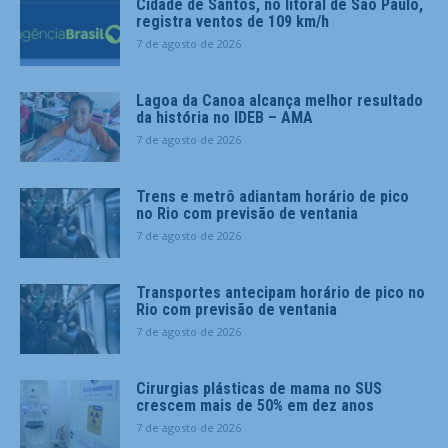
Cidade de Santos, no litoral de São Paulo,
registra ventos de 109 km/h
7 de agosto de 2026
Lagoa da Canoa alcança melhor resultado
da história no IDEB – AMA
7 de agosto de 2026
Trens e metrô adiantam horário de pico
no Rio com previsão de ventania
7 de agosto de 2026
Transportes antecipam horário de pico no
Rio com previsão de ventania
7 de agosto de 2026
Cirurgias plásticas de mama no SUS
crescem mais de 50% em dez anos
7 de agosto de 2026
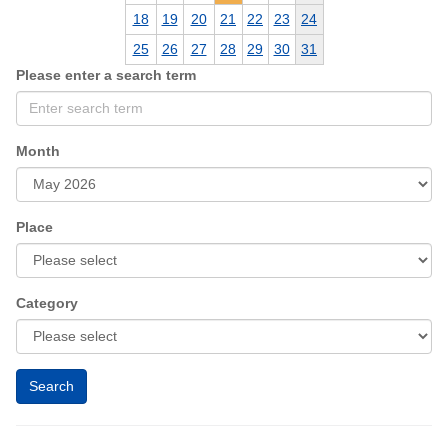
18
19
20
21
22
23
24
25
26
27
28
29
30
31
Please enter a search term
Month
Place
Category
--
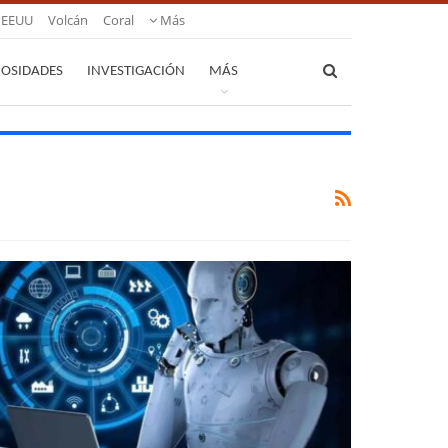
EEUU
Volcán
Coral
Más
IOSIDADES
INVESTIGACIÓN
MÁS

_REQUIRED ACTION_
Scan the entries above for the word "previsão" and collect each line holding it.

_COMPLETED EXERCISE_
no Rio com previsão de ventania
Rio com previsão de ventania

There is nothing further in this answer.